Opinion
May 13, 1985
Appeal from the Supreme Court, Queens County (Lakritz, J.).
Judgment modified, on the law, by reducing the conviction of criminal possession of stolen property in the second degree to one of criminal possession of stolen property in the third degree and vacating the sentence imposed. As so modified, judgment affirmed.

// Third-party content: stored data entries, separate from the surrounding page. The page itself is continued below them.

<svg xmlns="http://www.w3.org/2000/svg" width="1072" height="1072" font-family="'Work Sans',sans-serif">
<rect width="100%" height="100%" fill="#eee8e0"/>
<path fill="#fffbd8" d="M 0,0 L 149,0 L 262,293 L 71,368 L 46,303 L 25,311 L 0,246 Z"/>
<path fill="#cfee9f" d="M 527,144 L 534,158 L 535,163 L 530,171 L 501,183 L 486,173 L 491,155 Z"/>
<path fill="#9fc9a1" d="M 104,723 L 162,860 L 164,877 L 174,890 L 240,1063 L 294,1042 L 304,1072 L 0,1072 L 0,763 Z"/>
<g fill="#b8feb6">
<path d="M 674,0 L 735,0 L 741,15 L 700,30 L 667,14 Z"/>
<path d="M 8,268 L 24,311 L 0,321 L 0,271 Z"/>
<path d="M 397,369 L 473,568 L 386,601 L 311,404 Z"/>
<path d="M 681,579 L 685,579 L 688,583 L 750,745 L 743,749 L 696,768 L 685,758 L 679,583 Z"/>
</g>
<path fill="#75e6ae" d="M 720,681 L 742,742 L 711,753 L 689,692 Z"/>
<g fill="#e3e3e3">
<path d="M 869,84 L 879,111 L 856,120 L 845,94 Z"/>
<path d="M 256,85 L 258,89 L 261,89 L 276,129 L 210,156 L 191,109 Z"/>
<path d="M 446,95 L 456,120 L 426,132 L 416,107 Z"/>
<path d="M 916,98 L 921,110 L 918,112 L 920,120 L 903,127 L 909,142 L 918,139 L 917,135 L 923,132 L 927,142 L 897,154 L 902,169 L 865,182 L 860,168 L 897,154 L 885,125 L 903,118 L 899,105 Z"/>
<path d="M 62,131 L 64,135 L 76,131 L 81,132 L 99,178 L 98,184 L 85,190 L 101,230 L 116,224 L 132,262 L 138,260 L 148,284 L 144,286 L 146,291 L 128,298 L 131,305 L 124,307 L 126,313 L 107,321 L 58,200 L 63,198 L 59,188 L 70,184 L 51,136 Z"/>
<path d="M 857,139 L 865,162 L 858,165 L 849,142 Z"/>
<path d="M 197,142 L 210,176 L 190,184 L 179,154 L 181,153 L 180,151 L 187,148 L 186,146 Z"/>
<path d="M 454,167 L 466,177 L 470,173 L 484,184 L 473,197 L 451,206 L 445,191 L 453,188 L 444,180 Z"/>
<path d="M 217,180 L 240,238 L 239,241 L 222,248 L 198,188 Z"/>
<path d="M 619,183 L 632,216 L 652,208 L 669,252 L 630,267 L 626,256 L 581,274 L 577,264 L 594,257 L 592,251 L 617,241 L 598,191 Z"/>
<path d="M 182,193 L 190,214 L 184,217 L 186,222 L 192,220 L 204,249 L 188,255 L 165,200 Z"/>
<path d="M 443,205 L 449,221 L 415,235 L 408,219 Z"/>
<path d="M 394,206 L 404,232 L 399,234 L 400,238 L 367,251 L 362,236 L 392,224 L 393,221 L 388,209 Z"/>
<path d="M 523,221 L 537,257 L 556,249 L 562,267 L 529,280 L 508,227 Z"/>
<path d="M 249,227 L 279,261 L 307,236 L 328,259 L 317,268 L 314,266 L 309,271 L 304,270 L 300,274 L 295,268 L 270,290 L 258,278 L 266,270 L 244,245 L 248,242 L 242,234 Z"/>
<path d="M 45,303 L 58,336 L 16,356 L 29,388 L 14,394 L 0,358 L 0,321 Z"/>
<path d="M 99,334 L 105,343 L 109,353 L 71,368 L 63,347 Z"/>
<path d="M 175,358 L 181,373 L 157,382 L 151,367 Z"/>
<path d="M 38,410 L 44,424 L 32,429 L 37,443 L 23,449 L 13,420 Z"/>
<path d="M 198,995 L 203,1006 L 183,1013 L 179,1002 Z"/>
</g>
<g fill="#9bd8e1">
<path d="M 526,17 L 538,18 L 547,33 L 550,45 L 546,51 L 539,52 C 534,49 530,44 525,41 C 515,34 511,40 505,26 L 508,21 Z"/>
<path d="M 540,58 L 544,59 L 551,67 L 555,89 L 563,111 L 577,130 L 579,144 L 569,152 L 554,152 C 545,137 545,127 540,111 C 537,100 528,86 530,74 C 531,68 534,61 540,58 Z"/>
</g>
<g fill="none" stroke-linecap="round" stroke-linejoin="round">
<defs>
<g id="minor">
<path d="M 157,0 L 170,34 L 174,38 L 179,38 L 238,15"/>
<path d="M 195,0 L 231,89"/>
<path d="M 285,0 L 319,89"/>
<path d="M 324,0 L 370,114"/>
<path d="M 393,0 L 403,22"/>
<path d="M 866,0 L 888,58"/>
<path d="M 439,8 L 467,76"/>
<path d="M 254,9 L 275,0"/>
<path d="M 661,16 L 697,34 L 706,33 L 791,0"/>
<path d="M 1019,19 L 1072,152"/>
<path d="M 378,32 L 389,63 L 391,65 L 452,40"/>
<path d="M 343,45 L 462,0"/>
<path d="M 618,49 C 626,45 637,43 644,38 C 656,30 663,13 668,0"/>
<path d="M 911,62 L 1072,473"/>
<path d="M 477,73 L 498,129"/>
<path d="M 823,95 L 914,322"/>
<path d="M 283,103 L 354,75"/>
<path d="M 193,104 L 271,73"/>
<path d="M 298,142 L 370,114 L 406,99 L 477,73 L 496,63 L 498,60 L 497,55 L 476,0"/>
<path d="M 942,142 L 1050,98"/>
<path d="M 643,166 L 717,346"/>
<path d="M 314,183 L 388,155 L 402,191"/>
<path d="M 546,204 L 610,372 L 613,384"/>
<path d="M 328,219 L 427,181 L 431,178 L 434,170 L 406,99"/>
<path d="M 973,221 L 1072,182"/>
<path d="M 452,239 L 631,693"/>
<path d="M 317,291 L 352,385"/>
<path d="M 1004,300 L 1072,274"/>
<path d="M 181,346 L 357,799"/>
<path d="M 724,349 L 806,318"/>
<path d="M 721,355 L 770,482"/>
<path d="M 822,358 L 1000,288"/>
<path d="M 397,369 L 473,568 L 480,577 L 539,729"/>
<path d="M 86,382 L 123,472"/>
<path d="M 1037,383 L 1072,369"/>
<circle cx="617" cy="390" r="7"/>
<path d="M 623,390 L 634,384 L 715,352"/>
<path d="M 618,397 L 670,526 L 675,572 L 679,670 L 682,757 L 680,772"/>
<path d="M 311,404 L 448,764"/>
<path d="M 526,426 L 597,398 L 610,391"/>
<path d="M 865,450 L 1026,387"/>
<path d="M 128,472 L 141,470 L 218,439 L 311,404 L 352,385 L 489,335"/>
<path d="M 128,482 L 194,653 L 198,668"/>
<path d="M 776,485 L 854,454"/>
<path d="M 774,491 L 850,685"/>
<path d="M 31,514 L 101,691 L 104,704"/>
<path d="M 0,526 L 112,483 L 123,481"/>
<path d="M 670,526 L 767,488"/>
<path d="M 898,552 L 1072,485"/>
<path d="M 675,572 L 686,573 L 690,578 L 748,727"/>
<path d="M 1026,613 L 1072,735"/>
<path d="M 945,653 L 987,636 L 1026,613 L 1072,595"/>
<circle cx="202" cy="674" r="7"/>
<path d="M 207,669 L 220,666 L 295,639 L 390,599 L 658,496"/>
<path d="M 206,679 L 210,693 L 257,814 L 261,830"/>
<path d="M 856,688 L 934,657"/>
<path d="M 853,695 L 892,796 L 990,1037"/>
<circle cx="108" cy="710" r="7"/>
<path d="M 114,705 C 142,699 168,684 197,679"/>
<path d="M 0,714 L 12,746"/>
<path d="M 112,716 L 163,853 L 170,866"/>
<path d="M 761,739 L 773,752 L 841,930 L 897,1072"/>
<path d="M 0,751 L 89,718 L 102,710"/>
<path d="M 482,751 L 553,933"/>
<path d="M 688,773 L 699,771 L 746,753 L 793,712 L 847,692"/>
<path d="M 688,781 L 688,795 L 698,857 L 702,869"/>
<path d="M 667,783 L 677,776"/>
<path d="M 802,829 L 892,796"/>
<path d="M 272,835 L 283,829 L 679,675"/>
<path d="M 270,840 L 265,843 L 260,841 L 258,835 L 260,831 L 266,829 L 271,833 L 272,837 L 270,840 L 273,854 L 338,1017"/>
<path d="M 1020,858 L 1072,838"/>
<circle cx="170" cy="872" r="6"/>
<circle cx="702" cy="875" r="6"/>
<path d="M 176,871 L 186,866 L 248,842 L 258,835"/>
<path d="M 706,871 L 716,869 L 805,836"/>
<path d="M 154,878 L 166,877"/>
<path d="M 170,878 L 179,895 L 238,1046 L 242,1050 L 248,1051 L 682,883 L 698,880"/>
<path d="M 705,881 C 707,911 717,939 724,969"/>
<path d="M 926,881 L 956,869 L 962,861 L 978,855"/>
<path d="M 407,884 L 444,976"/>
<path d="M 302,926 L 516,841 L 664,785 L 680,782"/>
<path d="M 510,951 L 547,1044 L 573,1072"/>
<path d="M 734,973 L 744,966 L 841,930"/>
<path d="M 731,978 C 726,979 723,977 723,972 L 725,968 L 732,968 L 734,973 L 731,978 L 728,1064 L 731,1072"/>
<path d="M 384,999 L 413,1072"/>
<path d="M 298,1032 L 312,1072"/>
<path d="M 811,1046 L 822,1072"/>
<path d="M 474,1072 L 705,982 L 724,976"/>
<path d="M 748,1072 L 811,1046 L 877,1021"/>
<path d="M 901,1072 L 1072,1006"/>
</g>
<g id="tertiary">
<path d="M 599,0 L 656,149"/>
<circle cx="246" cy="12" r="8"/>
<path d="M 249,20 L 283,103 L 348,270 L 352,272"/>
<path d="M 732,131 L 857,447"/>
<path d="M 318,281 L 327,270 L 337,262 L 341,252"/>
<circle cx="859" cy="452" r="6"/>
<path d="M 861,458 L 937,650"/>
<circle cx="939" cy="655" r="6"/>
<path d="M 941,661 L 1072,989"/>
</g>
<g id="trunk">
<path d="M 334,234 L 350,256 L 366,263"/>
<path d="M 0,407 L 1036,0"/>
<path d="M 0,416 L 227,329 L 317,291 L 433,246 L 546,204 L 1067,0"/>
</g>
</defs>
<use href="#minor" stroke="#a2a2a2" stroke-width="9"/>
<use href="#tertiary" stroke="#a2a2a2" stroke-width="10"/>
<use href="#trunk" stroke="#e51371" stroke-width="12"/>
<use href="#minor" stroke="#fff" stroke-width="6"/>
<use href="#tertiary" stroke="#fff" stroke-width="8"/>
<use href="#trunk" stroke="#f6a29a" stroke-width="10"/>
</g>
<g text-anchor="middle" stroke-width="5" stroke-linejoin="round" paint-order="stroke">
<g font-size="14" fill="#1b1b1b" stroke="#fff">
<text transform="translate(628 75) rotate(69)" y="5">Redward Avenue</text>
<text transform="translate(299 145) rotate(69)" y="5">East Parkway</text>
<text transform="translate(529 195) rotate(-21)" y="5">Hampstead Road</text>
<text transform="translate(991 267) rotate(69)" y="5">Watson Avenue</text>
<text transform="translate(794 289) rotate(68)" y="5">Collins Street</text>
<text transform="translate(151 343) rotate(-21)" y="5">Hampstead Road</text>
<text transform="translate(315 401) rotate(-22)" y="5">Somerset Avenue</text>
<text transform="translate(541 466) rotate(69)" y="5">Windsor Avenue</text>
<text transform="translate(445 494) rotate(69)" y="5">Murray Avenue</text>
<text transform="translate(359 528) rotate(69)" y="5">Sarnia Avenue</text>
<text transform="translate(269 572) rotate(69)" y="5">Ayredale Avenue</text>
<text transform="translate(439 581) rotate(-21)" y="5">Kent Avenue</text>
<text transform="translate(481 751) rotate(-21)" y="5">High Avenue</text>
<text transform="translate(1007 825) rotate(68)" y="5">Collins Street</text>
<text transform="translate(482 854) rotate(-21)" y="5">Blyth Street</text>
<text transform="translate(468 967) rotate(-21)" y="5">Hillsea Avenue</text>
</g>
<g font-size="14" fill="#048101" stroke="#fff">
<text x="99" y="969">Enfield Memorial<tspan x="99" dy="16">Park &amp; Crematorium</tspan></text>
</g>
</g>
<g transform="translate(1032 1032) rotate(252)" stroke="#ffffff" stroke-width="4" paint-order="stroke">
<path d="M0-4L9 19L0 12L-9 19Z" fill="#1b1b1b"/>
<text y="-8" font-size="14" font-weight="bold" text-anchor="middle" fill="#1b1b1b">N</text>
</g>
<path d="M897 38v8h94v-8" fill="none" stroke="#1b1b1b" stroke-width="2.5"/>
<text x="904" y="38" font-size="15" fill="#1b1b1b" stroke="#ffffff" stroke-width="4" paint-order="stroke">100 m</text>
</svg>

The People proved beyond a reasonable doubt, as found by the Trial Judge, that defendant was in possession of stolen property. Marylou Murray, the owner of the stolen property, testified that one pair of stolen cuff links was 18-carat gold and was purchased in Switzerland in 1965 for 250 Swiss francs. She also testified that a stolen floor safe had been purchased in about 1968 for over $150, and that a stolen camera had been purchased in 1965 for over $100. There was no testimony as to the value of the other items stolen, which included some "white" and "yellow metal" jewelry, a Columbia eight-track player, a Remington fluff and dry blow dryer and a safe deposit box. There was no evidence submitted with regard to the market value of any of the stolen items. Under such circumstances, there was insufficient proof to establish that defendant was in possession of stolen property having an aggregate value in excess of $250, a necessary prerequisite for conviction of criminal possession of stolen property in the second degree ( People v. James, 111 A.D.2d 254; People v. Cahill, 83 A.D.2d 589; People v. Bell, 55 A.D.2d 624; People v. Freeman, 44 A.D.2d 843). However, the evidence presented did establish the crime of criminal possession of stolen property in the third degree, and we have modified the judgment accordingly. There is no need to remit for resentence since defendant has already served the maximum time to which he could be sentenced on the criminal possession of stolen property in the third degree conviction ( see, Penal Law § 165.40, 70.15 Penal [1]). Lazer, J.P., Bracken, Rubin and Eiber, JJ., concur.